Bu tartışmada açık olan, devletin bir kez daha siyaseti denetim altına alarak kurumsal varlığını güçlendirdiğidir. Bunu ise bir zamanlar “yasaklı çocuğu” olan muhafazakâr siyasiler aracılığıyla yapmaktadır. MHP’nin bu süreçteki özel rolü ise malum.
Toplumdan, siyasi partilerden iktidara, iktidarın temsilcilerine hatta bir bürokrata yönelik sıradan bir eleştirinin bile “devlete” yönelik algılanmasının temel nedeni devletin bu gücüdür.
Bir bürokrat olan Mehmet Uçum’un, başka bir bürokrat olan Fahrettin Altun’u devletle özdeşleştirmesinin nedeni işte bu güçtür.
SİYASETİ İNŞA ETMEK
Bugün karşı karşıya olduğumuz durum, siyasal alanın ve siyasetin bizatihi siyasi parti üzerinden ortadan kaldırılmasıdır.

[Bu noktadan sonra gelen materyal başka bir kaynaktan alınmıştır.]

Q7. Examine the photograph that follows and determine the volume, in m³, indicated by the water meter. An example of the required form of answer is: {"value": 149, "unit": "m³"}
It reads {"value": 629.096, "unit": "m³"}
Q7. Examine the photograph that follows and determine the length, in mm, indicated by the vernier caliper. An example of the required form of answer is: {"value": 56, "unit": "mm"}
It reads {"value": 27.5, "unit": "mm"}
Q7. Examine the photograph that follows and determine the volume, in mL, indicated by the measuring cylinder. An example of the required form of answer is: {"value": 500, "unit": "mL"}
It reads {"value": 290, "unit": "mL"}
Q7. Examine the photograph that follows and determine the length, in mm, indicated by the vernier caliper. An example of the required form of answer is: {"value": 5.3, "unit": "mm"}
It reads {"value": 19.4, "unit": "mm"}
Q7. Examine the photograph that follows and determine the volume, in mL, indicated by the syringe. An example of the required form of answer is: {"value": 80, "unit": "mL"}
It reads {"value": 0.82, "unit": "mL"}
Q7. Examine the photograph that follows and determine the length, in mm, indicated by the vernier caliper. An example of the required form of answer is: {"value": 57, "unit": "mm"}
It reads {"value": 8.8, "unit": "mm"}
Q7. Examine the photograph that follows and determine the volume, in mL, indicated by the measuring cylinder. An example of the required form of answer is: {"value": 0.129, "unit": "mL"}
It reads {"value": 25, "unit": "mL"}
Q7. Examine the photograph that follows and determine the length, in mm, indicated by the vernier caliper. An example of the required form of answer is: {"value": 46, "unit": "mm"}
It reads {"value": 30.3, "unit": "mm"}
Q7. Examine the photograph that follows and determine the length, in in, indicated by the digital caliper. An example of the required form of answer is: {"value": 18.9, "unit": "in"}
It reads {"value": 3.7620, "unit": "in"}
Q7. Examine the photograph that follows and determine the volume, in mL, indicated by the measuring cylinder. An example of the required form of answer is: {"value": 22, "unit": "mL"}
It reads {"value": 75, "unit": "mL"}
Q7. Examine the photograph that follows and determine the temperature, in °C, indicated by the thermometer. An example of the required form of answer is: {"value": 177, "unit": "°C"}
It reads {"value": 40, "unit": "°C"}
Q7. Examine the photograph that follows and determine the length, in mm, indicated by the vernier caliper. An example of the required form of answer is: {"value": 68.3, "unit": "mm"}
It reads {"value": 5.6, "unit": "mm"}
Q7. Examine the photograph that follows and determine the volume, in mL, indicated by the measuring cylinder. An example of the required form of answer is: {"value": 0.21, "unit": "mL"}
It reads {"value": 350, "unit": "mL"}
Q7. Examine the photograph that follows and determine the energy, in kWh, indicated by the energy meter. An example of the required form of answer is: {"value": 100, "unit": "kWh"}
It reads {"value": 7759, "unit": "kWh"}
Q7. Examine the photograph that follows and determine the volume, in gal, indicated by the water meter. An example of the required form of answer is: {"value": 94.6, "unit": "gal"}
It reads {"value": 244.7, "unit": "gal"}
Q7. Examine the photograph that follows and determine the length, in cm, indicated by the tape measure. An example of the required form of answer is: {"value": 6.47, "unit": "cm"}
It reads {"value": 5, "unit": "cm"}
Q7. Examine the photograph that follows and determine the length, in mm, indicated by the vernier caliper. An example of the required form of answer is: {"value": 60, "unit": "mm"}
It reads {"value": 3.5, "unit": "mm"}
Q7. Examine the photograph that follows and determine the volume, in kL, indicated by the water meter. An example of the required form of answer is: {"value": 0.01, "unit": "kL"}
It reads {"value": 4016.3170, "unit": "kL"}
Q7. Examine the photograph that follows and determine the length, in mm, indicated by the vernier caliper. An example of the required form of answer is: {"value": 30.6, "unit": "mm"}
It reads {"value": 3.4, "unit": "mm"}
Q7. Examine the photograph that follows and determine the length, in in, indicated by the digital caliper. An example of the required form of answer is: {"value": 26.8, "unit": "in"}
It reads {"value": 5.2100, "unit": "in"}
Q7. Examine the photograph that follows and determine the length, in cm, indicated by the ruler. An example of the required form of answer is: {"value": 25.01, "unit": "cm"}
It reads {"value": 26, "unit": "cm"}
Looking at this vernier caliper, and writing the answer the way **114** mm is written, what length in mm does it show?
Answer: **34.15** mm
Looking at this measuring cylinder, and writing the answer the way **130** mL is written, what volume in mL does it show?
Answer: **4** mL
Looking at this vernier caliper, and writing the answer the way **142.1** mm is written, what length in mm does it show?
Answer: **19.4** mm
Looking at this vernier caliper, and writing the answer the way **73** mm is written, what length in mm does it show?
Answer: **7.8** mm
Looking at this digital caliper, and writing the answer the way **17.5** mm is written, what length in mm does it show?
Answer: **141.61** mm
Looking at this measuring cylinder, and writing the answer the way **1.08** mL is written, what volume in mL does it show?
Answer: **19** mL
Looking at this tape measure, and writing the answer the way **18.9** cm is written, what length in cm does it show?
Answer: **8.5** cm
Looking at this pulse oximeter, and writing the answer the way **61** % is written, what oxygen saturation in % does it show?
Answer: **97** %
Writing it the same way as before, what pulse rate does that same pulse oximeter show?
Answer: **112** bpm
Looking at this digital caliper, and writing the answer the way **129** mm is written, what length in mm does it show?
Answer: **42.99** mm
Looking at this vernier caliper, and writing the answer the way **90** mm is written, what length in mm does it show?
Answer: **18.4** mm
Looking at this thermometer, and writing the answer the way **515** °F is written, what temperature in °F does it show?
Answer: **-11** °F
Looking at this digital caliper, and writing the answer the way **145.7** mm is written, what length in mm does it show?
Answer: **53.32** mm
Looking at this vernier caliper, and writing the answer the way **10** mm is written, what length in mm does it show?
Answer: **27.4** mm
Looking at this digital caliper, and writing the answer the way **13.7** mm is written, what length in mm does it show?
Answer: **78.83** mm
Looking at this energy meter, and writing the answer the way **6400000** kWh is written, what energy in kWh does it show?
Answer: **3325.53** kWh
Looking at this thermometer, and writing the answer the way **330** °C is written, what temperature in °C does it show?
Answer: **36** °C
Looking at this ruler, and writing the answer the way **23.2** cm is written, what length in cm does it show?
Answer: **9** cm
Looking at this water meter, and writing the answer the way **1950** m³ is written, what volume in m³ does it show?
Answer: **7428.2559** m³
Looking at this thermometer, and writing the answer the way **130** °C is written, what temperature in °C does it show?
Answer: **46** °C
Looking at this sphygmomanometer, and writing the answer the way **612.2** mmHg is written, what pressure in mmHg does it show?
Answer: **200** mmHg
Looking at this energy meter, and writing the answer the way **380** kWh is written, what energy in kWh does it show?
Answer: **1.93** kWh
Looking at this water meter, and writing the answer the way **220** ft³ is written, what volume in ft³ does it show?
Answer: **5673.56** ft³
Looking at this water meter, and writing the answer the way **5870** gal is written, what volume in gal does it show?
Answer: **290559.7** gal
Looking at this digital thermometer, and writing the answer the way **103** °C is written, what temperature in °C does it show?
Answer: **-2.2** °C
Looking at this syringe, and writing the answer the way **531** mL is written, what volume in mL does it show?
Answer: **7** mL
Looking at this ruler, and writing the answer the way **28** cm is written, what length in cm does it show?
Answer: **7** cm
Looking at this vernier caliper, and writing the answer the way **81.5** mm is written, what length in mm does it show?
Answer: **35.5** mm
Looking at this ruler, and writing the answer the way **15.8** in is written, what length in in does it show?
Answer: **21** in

CHP Genel Başkanı Kemal Kılıçdaroğlu’nun sürdürdüğü ittifak arayışları, herkesle konuşabilme gücü özetle muhalefeti devletin tüm manipülasyonlarına rağmen bir araya getirme çabası, bu açıdan siyasal alanın genişletme arayışı kadar siyasetin de keşfedilmesi ve bir anlamda yeniden inşası açısından önemlidir.
Devlet, Kılıçdaroğlu’nun bu çabasını özellikle HDP üzerinde etkisiz kılmak isterken siyasi iktidar ise bizatihi farklı küçük partilerle görüşerek bozmak istiyor.
Bu yüzden biz vatandaşların, siyasal alana ve siyasal olana daha fazla sahip çıkmamız gerekiyor. Bu da siyasete daha fazla katılmak ve talep etmek demek.
Unutmayalım ki siyasetin varlığının bir unsuru da bizlerin yani tek tek bireylerin kamusal alanda taleplerimizi ifade etmemiz ve siyasete katılmamızdadır.